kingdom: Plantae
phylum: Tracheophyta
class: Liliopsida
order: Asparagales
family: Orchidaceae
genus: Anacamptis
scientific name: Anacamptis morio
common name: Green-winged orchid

--

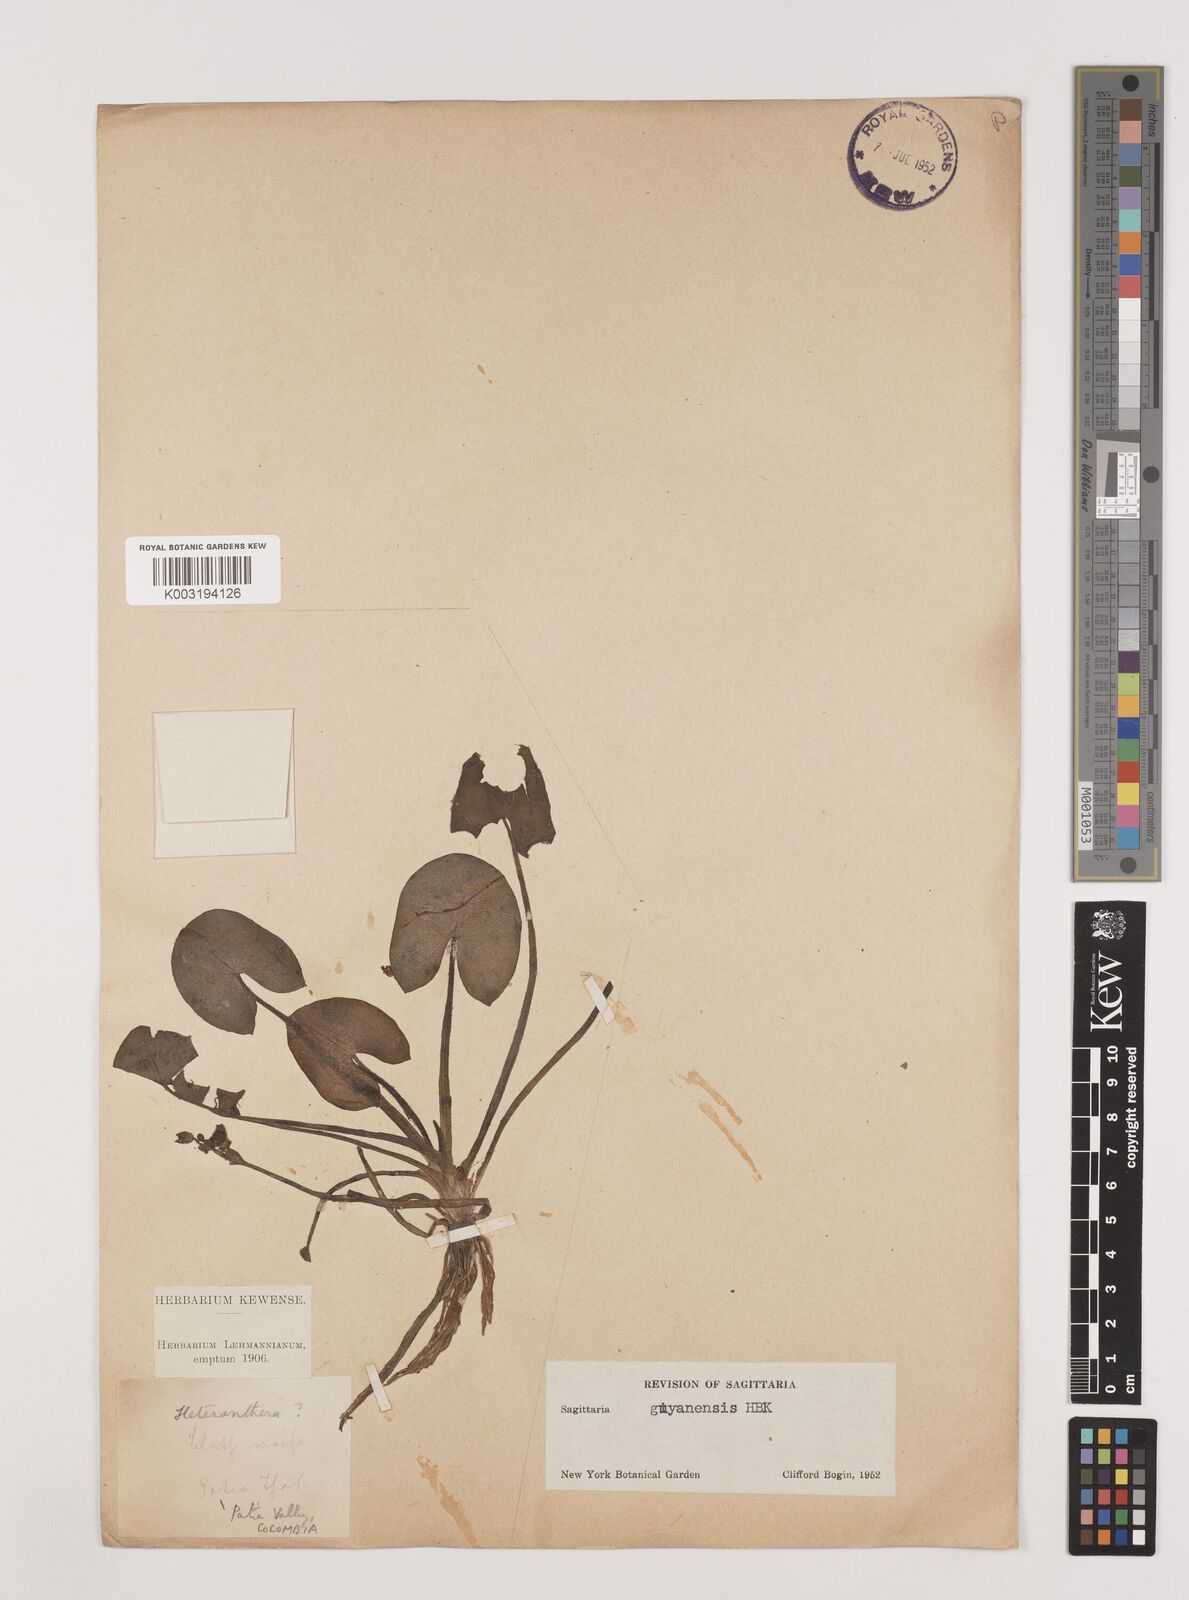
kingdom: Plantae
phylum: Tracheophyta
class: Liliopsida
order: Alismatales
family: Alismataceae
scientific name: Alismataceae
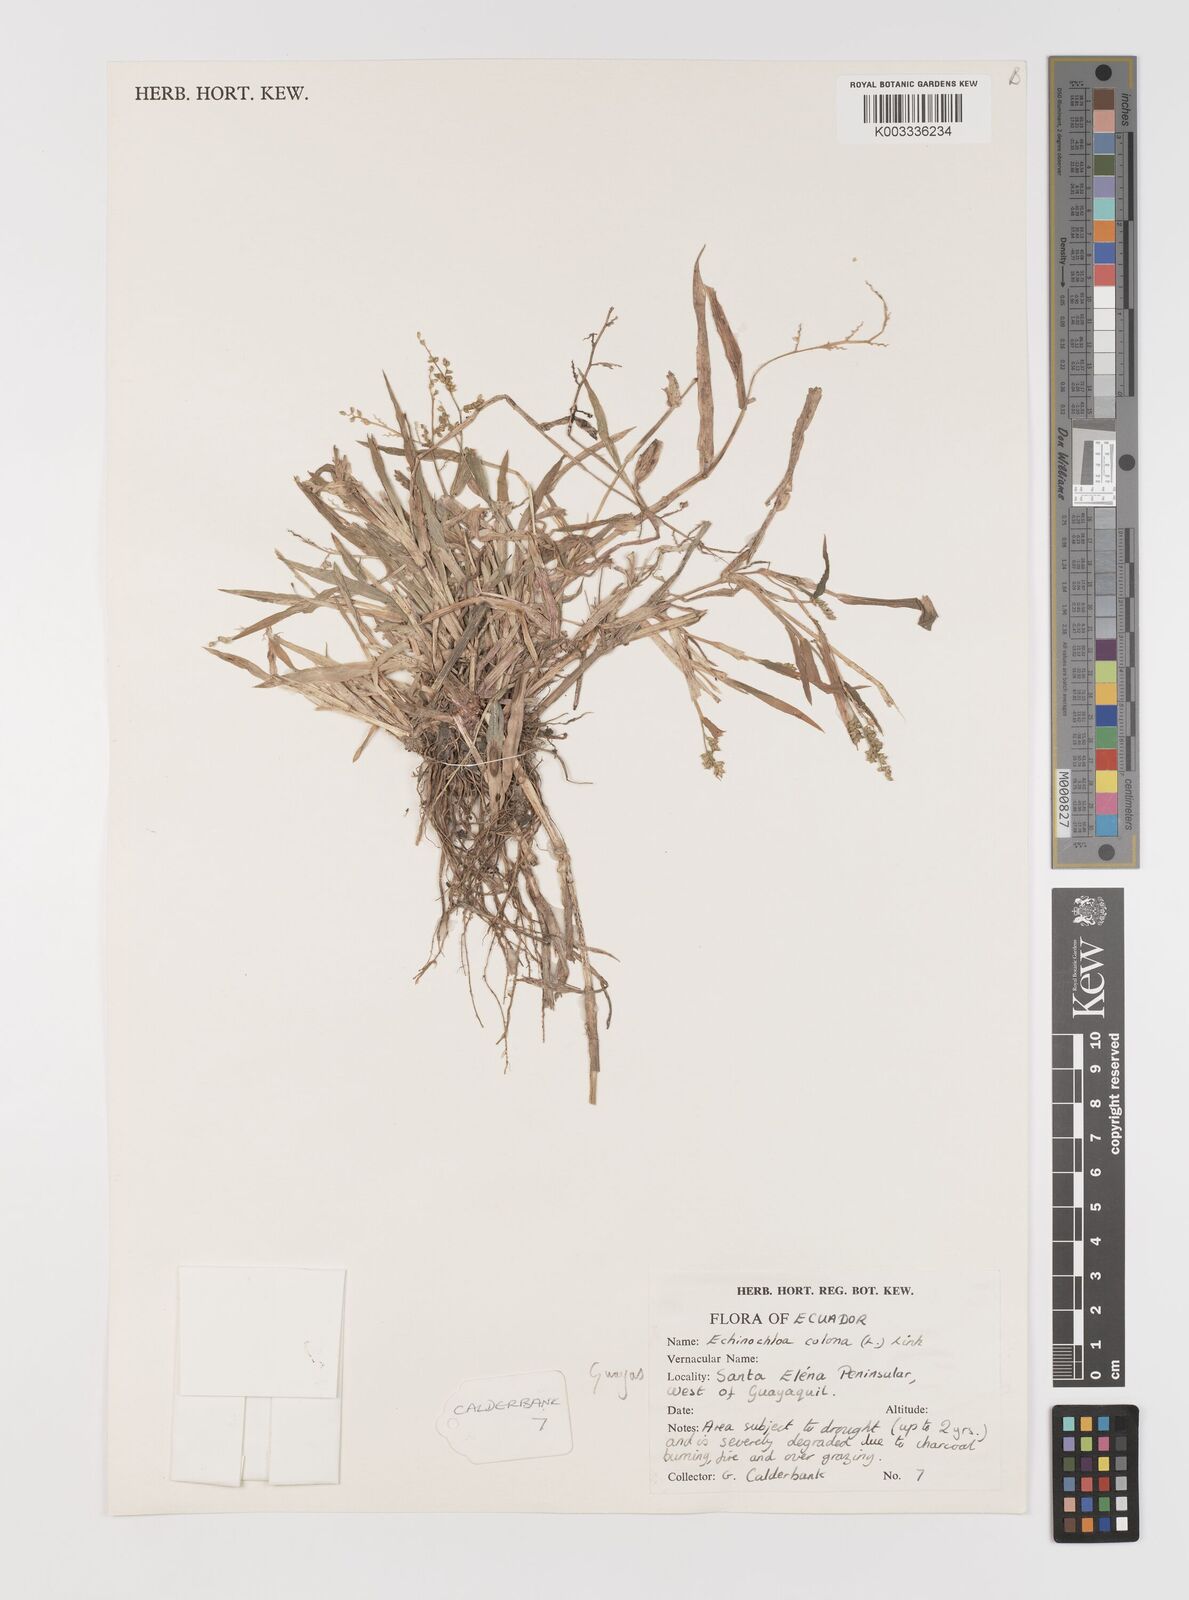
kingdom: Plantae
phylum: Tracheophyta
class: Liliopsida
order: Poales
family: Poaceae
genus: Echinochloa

---

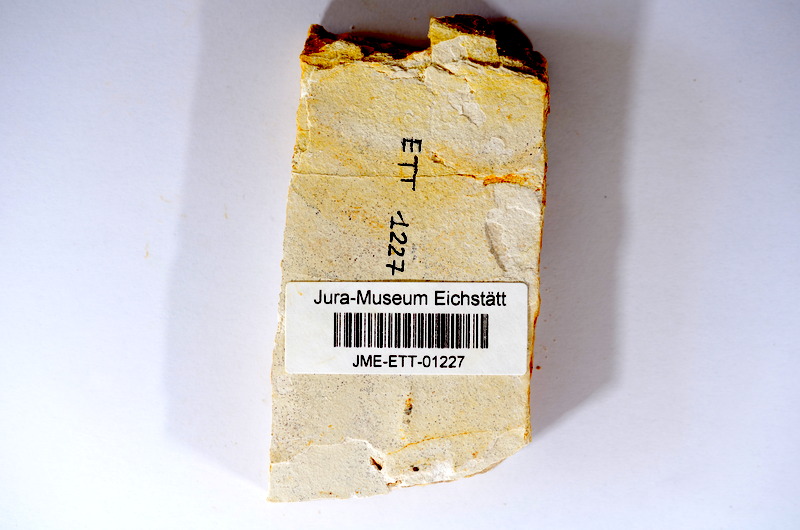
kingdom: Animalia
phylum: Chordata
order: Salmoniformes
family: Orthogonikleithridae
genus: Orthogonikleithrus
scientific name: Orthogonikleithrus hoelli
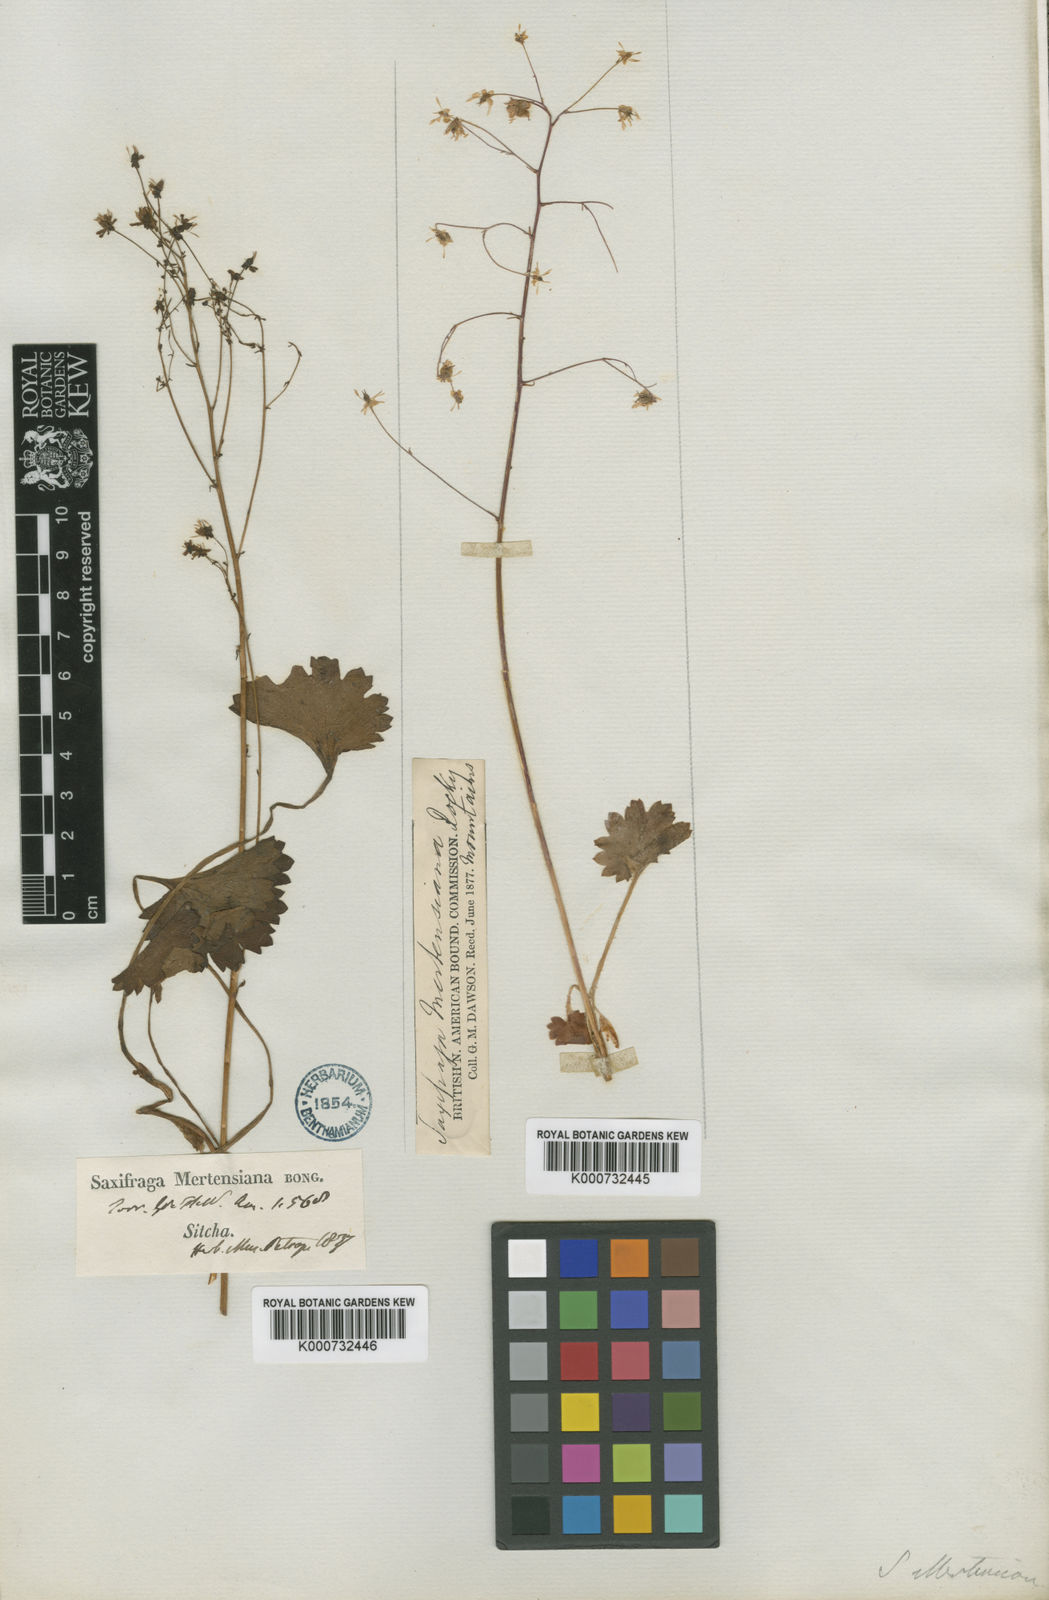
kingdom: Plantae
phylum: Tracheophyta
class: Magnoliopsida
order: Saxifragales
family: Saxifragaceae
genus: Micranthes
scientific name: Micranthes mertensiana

* **GIVEN TASK**
Express the stretch of material from the line containing "scientific name: Alismataceae" through the line containing "family: Poaceae" as a Markdown table. Use the columns Row (the row number) and Text (the line), skip blank lines, and leave the pictures out.

* **RESULT OF THIS TASK**
| Row | Text |
|---|---|
| 1 | scientific name: Alismataceae |
| 2 | kingdom: Plantae |
| 3 | phylum: Tracheophyta |
| 4 | class: Liliopsida |
| 5 | order: Poales |
| 6 | family: Poaceae |